The switched-current technique is used to sample and hold analog values. This technique has some sources of errors that reduce its accuracy. In this topic, we will talk about some of them.

During sampling, $V_{GS} = V_{DS}$ because the memory transistor is diode-connected. During hold, the drain voltage will probably change which will cause a change in current by two reasons.

a) As you know, MOSFET transistors have a finite output conductance, which means that the drain-source voltage has some influence on the drain current. This can be modeled by a conductance
$$g_{ds} = \frac{\partial I_{DS}}{\partial V_{DS}} = \lambda I_{DS}.$$
b) In a switched-current configuration the gate is floating, and when the drain voltage changes, part of the signal is injected to the gate by $C_{gd}$.

The amount of signal being injected is defined by the capacitive divider formed by $C_{gs}$ and $C_{gd}$, and then the injected signal influences the transistor's current. $$\partial I_D = g_m \frac{C_{gd}}{C_{gs} + C_{gd}} \partial V_{DS}.$$ a) and b) can be joined and it is like the output conductance in switched-current techniques becomes $$g_{ds}' = \frac{\partial I_D}{\partial V_{DS}} = g_{ds} + \frac{C_{gd}}{C_{gs} + C_{gd}} g_m.$$

Click here to know how this affects the value transfer.
Let's say that we are sampling a current in one cell and transferring the same current to another cell. We are going to evaluate the effect of this error in the current copying. First, since the memories are of the same type, it is reasonable to assume that $g_{m1} = g_{m2} = g_m$ and $g_{o1} = g_{o2} = g_o$. $M_1$ is being biased at a current $J$, thereby developing a voltage $V_{GS}$ at its gate.

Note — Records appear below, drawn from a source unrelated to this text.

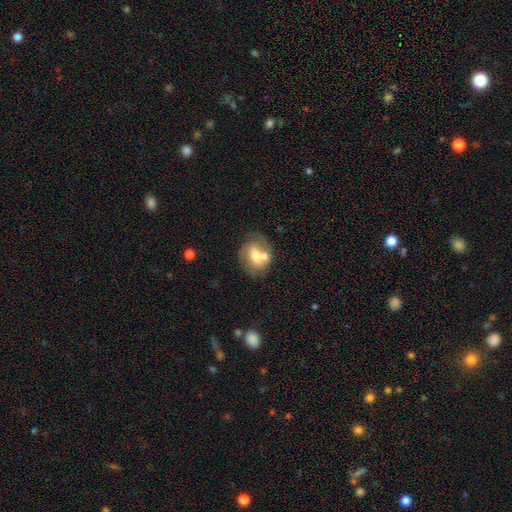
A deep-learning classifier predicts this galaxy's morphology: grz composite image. It shows a smooth galaxy with no disk features (52%) that is in between round and cigar-shaped (53%). Merging: none (40%).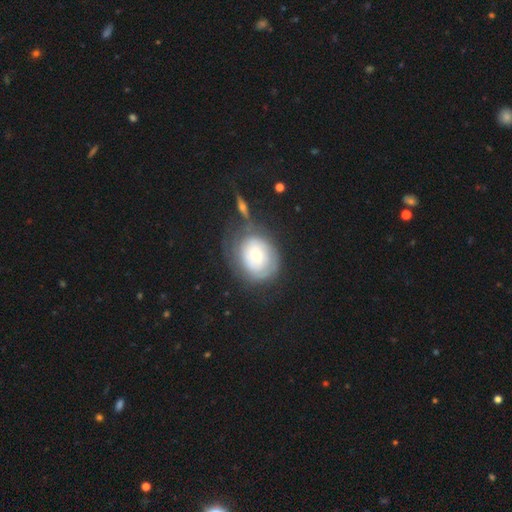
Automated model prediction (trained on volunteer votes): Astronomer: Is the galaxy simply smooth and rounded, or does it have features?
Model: featured or disk — 53% (runner-up: smooth, 40%).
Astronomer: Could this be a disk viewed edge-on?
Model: no — 96%.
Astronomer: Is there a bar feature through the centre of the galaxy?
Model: no — 85%.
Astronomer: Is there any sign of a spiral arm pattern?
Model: yes — 61% (runner-up: no, 39%).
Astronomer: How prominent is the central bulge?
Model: small — 51% (runner-up: moderate, 39%).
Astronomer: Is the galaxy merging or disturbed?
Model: none — 52%.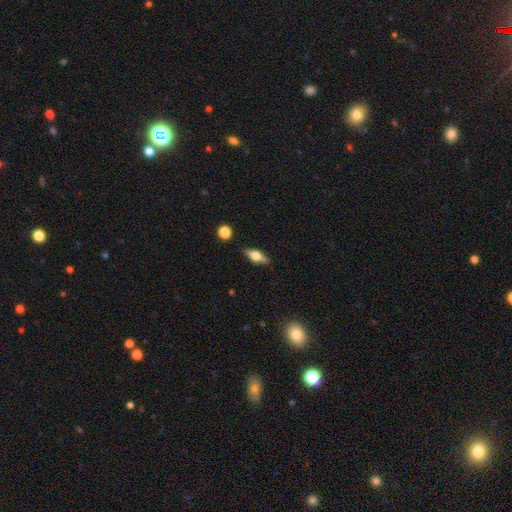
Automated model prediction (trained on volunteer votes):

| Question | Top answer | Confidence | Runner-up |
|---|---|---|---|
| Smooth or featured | smooth | 50% | featured or disk (43%) |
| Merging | none | 84% | minor disturbance (12%) |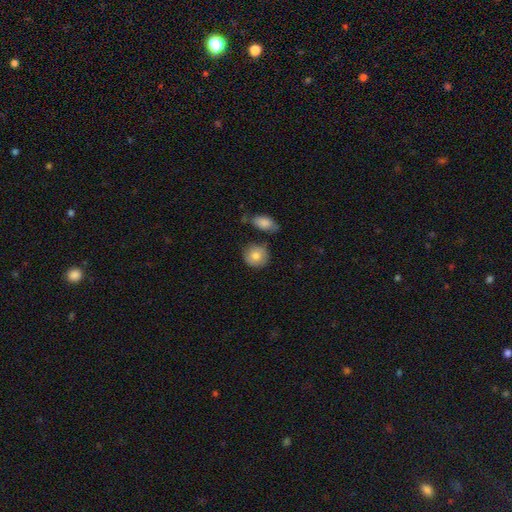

A small current $i_{in}$ is superimposed on this DC operating point, shifting the gate voltage to $v_{GS_1} = V_{GS} + v_{gs_1} = V_{GS} + i_{in}/(g_m+g_o)$.

During the sample phase, the small-signal current sampled is
$$i_1 = i_{in} - i_{g_{o1}}$$
$$i_1 = i_{in} - v_{ds_1} g_o = i_{in} - v_{gs_1} g_o$$
$$i_1 = i_{in} - \frac{i_{in}}{g_m+g_o} g_o$$
$$i_1 = i_{in} \left( 1 - \frac{g_o}{g_m + g_o} \right) $$
$$i_1 = i_{in} \left( \frac{g_m}{g_m + g_o} \right) $$

If the condition $v_{DS_1} = v_{GS_1}$ was kept during hold, the small-signal current transferred would be $i_1 + i_{g_{o1}} = i_{in}$ and the original current would be restored. However, if $v_{DS_1} = v_{GS_2}$ during the hold phase, the current transferred to the next stage is just $$i_{out} = i_1 + i_{g_{o1}}$$ $$i_{out} = i_{in} \left ( \frac{g_m}{g_m + g_o} \right) + v_{ds_1} g_o$$ $$i_{out} = i_{in} \left ( \frac{g_m}{g_m + g_o} \right) - \frac{i_{out} g_o}{g_m + g_o}$$ $$i_{out} = \frac{i_{in} \frac{g_m}{g_m + g_o} }{1 + \frac{g_o}{g_m + g_o}}$$ $$i_{out} = \frac{i_{in}} { 1 + \frac{2 g_o}{g_m} }$$ So the the signal is reduced by $ (1+ 2g_o/g_m)^{-1}$ due to input-output conductance ratio error.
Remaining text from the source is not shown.